Kıble Mescidi’nde, sabah namazı sonrası Kırklar köşesinde Afgani Tekkesi’nin zikir
meclisi başlayacaktır. Sessiz sedasız bir kenarda izlersiniz. Her yerde sohbet
halkaları, yaşlısıyla genciyle Kur’an tilavetiyle meşgul nice kardeş
görürsünüz.
Belgeselde konuşan Filistinli Ali Kleydo’nun şu tespiti
önemlidir: “Kudüs’ü ziyaret eden kişi Hacı değil Makdisi sayılır.”Makdisi
yani Kudüslü. Kudüs’e varıp o mübarek beldeyi gördükten, ekmeğini yiyip suyunu
içtikten sonra hiçbir şey eskisi olmaz. Kudüslü olursunuz artık. Aklınızdan da
gönlünüzden de çıkaramazsınız oraları. Gözle görünmeyen ama sizi sıkı sıkıya
tutmuş bir bağdır bu. Hani derler ya Saraybosna’da Başçarşı’daki çeşmeden su
içen muhakkak bir daha gelir diye ben de ekleyeyim Kudüs’ün ekmeğini yedikten
sonra bir daha gelmek nasip işidir ama Kudüs sevgisi bir daha çıkmamak üzere
nakşoluyor insan kalbine. Tılsımlı bir bağlılık bu.

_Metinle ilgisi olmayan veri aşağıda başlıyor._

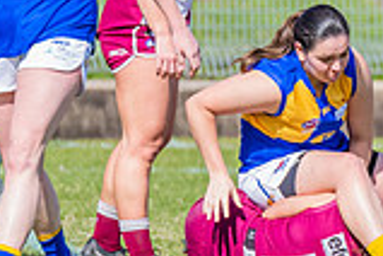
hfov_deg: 1.0
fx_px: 21648
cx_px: 302
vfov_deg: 0.7
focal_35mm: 2035
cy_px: 29
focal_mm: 500
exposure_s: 1/1600
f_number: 9
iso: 800
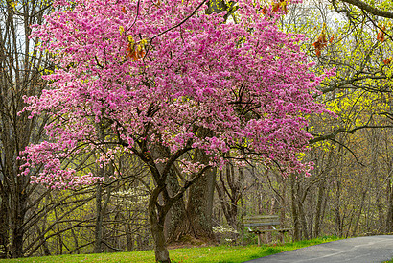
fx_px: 1486
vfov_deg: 10.1
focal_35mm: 136
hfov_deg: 15.1
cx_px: 231
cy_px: 117
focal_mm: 95
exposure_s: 1/25
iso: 100
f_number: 13
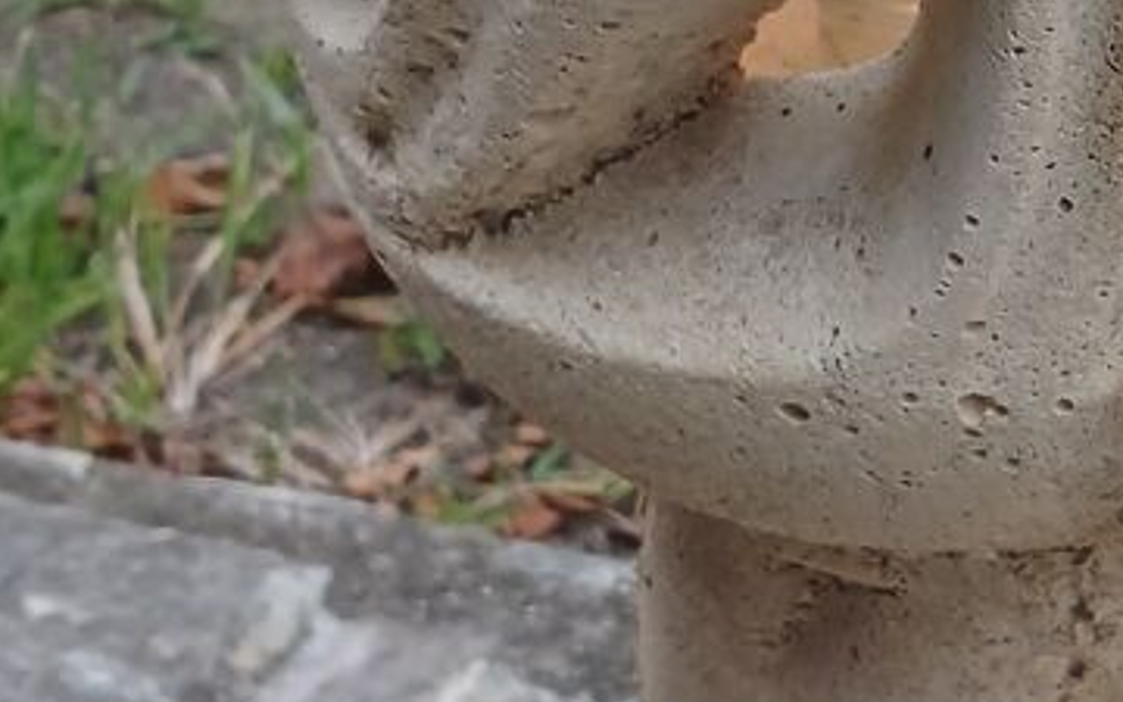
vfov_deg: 12.3
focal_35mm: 106
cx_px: 1045
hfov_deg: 19.2
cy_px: 129
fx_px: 3244
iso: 125
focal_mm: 4
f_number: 1.8
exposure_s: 1/50
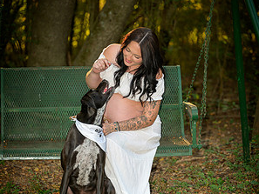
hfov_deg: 12.9
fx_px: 1145
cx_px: 130
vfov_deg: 9.7
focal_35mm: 153
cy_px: 137
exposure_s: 1/60
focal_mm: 105
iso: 200
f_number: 3.3
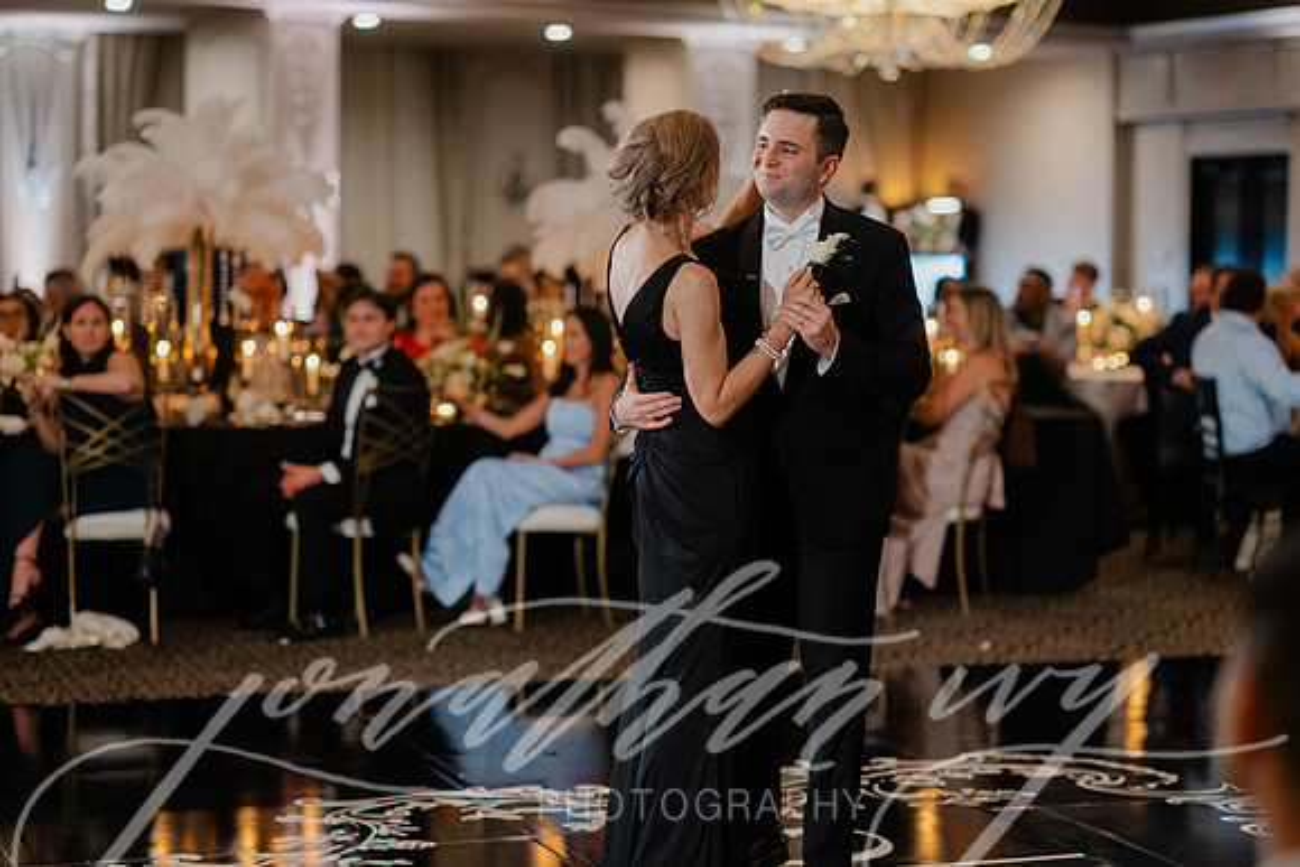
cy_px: 434
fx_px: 3070
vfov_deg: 16.1
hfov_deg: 23.9
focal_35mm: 85
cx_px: 650
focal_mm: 85
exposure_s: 1/160
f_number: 2
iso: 2000
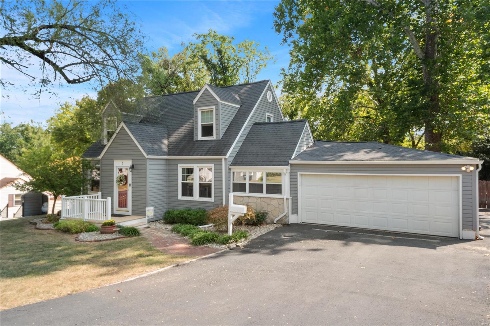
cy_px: 163
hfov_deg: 73.8
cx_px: 245
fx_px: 327
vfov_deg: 53.1
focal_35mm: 24
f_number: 9
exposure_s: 1/80
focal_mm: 12
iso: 400
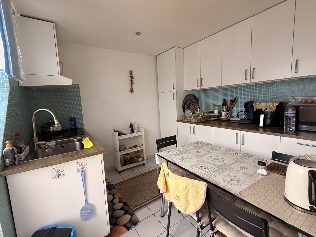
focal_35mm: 16
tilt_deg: -5.0
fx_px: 146
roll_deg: +2.9
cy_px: 118
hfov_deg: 94.5
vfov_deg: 78.1
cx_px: 159
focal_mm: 2.22
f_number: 2.2
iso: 80
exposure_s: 1/99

Kudüs’ün Işıkları, Ramazan ayındaki Kudüs’ü anlatıyor bize. Kudüs’ün
ışıklarını, gölgelerini, sularını, kedilerini ve insanlarını elbette. Kudüs’e
diğer aylarda yapacağınız ziyaretlerde pazartesi ve perşembe günlerinde geniş
kitlelerce oruçla karşılandığı için her yerde Ramazan havasını hissetmeye devam
edersiniz. El-Aksâ bahçesinin her yerine kurulan sofralarda Kudüs simitinin
içine felafeli katık yapanlardan yahut kahve ve hurma ikilisiyle açılan
oruçların heyecanına şahitlik edersiniz. Şehirde nesne ile insan arasında
anlatılmaz bir ilişki vardır. Her Filistinlinin Aksâ’da bir taşı vardır. O
taşın etrafında görürsünüz onları. Mesatıbil üzerinde olanları da vardır bir zeytin ağacının gölgesine sığınan
da. Minarelerin en güzeli Gavanime Minaresine bakıp iftarınıza devam edersiniz.
Hayat da direniş de güzellik de aralıksız sürer Kudüs’te.
Mekke’ye neredeyse bir aylık mesafede olduğu için “en uzak Mescid” anlamına gelen Mescid-i Aksâ ismi verilen bu mübarek yer ve Kudüs artık çok yakın bize. Uçakla 2 saat bile almayan bir vakitte ulaşabiliyorsunuz. Bu mübarek belde ne kadar ziyaret edilirse kardeşlerimizin eli o kadar güçleniyor ve işgalcinin işi o kadar zorlaşıyor. Oraları anlatan her kitap, her belgesel her eser çok kıymetli. Kudüs’ün Işıkları, böylesine bir gayretin ürünü olduğu için elbette izlenilmeli ve paylaşılmalı.